There were 336,655 complaints of online crime made to the Federal Bureau of Investigations’ Internet Crime Complaints Center at the height of the recession in 2009 – an increase of over 22% from the previous year. The amount of monetary loss from these crimes in 2009 was more than double what was reported in 2008, coming in just shy of $560 million.
When the COVID-19 pandemic struck in 2020, the U.S. encountered another recession. Unemployment peaked at 14.7% and, just as during the 2009 recession, there was a spike in crimes reported to the Internet Crime Complaints Center – 791,790 reports in 2020, up 69.4% from 2019.
A recent report from SEON attributes these internet crime increases, in-part, to a reduced workforce during economic slumps.
When companies cut budgets and lay off employees to save money, they can unintentionally make themselves vulnerable to attack. When staff is reduced, the remaining workers’ duties are often stretched to compensate, which can leave the organization exposed to cyber risks.
The U.K. has experienced similar trends in fraud during times of recession.
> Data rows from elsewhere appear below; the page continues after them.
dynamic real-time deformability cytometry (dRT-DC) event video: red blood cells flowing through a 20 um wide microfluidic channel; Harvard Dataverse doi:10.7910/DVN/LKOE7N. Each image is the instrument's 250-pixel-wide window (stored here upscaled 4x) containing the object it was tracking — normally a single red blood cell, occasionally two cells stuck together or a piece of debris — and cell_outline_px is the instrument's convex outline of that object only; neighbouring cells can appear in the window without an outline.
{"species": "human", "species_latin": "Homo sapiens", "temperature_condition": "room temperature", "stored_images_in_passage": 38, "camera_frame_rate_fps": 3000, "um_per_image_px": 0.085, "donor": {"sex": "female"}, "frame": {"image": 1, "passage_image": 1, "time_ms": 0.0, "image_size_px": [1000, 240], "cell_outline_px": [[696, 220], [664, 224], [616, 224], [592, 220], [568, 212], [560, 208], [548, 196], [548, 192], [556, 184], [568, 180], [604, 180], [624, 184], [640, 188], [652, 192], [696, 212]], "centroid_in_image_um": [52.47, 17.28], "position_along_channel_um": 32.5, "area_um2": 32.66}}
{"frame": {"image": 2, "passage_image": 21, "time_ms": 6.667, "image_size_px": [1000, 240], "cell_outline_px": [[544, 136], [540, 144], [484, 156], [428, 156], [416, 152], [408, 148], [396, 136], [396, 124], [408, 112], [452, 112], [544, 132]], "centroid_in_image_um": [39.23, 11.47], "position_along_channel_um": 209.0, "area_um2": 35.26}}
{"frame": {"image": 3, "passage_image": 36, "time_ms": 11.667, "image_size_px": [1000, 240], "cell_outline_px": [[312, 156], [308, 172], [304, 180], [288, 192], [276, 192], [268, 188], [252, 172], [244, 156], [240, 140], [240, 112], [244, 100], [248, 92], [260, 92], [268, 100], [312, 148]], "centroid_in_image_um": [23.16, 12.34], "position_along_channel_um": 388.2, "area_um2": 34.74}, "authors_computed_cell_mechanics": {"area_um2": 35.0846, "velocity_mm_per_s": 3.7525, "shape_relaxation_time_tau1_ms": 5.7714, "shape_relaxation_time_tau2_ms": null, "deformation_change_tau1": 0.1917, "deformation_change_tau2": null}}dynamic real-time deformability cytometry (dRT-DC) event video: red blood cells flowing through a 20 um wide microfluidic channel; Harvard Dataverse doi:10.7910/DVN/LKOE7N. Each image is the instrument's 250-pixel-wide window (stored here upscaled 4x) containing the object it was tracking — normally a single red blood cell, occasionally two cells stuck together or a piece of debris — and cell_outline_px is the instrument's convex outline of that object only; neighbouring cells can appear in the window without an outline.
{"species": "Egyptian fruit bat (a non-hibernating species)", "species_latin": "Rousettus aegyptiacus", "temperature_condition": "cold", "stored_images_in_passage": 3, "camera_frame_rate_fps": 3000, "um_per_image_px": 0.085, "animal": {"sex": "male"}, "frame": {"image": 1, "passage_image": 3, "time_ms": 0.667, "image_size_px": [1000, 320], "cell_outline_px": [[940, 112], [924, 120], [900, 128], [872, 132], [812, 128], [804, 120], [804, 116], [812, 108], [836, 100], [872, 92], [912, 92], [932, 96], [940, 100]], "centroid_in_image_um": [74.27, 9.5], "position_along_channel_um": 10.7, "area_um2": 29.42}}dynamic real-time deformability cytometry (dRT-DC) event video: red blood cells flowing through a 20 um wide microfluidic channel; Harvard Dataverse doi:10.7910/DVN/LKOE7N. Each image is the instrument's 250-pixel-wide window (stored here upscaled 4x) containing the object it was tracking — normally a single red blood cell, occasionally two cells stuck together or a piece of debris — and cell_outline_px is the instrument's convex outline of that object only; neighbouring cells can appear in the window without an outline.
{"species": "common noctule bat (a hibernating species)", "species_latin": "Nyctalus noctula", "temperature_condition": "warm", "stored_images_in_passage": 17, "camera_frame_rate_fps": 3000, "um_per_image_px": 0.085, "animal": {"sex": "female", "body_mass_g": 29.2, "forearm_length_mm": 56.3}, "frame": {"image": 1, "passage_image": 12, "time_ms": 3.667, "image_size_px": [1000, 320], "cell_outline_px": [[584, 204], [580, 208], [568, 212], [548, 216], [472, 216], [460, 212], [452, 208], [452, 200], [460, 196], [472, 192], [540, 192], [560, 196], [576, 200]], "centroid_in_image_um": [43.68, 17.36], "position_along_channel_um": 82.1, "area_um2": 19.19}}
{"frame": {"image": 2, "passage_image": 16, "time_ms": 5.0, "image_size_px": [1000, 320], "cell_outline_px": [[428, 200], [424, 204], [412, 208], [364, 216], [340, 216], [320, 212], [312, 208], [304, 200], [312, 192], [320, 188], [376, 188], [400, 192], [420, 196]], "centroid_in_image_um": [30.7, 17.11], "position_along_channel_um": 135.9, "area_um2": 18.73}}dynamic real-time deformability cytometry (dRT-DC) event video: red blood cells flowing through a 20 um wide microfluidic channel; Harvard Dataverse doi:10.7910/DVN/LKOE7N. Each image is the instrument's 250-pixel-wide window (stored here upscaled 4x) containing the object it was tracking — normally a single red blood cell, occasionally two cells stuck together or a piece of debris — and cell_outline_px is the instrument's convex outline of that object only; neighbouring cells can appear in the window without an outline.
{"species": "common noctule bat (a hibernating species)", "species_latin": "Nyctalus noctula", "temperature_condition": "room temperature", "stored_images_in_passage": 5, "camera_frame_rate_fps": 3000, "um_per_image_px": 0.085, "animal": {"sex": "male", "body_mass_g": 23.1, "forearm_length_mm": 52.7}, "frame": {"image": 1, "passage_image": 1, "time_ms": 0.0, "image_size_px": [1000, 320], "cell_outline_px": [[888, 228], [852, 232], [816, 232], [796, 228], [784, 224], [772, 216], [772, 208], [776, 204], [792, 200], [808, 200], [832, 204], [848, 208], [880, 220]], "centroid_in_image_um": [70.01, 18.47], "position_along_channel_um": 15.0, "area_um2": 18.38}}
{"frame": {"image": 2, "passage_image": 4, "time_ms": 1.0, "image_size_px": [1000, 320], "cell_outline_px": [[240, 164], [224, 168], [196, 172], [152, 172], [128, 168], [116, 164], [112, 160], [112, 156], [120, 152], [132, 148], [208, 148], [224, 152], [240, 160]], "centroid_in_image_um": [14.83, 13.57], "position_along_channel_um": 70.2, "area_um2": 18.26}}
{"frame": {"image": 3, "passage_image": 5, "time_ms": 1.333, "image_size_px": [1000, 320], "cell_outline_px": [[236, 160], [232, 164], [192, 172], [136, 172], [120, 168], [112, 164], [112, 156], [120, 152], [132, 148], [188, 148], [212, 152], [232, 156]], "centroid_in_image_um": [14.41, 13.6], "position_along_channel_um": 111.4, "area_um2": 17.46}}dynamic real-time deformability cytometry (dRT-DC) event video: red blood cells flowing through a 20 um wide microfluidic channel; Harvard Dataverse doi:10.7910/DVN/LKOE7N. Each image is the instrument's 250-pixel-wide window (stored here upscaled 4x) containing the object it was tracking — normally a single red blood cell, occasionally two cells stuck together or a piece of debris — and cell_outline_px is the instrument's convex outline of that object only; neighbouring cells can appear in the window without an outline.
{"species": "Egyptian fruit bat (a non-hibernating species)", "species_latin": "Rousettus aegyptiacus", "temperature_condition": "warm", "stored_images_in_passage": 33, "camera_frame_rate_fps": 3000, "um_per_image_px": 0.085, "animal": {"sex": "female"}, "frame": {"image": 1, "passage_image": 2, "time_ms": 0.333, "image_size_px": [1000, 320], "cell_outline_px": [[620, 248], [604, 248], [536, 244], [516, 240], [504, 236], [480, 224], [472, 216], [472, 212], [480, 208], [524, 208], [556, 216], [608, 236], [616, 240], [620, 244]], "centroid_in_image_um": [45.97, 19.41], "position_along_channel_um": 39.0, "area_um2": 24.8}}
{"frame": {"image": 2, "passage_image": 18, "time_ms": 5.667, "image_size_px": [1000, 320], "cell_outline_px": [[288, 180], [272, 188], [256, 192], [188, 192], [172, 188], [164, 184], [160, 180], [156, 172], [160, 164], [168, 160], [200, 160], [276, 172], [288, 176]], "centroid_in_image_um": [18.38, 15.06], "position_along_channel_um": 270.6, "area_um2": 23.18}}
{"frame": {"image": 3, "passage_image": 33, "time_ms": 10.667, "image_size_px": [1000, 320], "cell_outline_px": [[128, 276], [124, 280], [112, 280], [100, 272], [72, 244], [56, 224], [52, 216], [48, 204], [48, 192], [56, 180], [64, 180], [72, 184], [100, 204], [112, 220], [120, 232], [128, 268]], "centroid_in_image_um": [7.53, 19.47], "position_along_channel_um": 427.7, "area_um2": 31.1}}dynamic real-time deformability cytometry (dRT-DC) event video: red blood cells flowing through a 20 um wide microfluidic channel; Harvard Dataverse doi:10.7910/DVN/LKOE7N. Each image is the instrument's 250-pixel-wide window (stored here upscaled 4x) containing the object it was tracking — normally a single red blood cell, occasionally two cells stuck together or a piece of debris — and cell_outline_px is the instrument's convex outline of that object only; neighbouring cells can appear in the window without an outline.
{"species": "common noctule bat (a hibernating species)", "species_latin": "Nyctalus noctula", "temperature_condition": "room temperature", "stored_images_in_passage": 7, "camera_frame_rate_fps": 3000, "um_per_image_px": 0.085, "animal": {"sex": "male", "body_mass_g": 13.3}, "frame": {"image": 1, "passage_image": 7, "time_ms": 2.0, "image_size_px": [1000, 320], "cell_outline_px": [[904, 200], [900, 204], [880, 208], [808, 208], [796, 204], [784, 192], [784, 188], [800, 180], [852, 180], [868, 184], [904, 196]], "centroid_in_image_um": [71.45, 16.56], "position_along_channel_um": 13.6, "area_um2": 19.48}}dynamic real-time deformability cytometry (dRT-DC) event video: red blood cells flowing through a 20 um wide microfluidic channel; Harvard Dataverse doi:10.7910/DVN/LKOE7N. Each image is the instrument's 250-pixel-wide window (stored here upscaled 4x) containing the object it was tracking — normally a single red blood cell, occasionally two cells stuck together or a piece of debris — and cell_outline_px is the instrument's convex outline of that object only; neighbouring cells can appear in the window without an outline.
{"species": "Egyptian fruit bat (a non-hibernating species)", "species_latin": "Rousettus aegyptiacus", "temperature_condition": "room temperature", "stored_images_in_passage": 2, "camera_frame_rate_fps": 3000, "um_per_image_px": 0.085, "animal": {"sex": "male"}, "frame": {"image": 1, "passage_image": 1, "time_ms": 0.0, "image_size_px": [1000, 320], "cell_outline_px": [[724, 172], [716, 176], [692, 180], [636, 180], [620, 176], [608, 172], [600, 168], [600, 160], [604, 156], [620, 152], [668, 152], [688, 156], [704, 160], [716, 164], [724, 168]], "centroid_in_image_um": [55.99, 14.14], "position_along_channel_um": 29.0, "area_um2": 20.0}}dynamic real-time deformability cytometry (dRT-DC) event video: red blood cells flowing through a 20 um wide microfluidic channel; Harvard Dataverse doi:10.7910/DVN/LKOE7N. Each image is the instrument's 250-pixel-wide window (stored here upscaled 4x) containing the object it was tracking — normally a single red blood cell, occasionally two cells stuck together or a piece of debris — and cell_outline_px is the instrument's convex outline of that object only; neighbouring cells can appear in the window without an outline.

SEON’s report states during the 2008 recession, GDP in the U.K. decreased by 2.1%, and fraud offenses increased 7.3%. Data from Action Fraud shows the number of fraud reports in the U.K. climbed to 31,322 for the 2021 fiscal year, compared to 27,187 the year prior; and losses from fraud rose by £4.2 million between the 2020 and 2021 fiscal years.
The most common types of online crime, according to Action Fraud, for fiscal year 2021 involved social media and email hacking, though they also saw a surge in phishing messages.
To guard against online fraud, even during times of economic hardship, SEON suggests businesses:
- Strengthen vulnerable departments by providing employees with fraud prevention training.
- Implement strong fraud prevention software.
- Thoroughly check the references of all new staff.
- Have insurance in place that covers crime and fraud-related losses.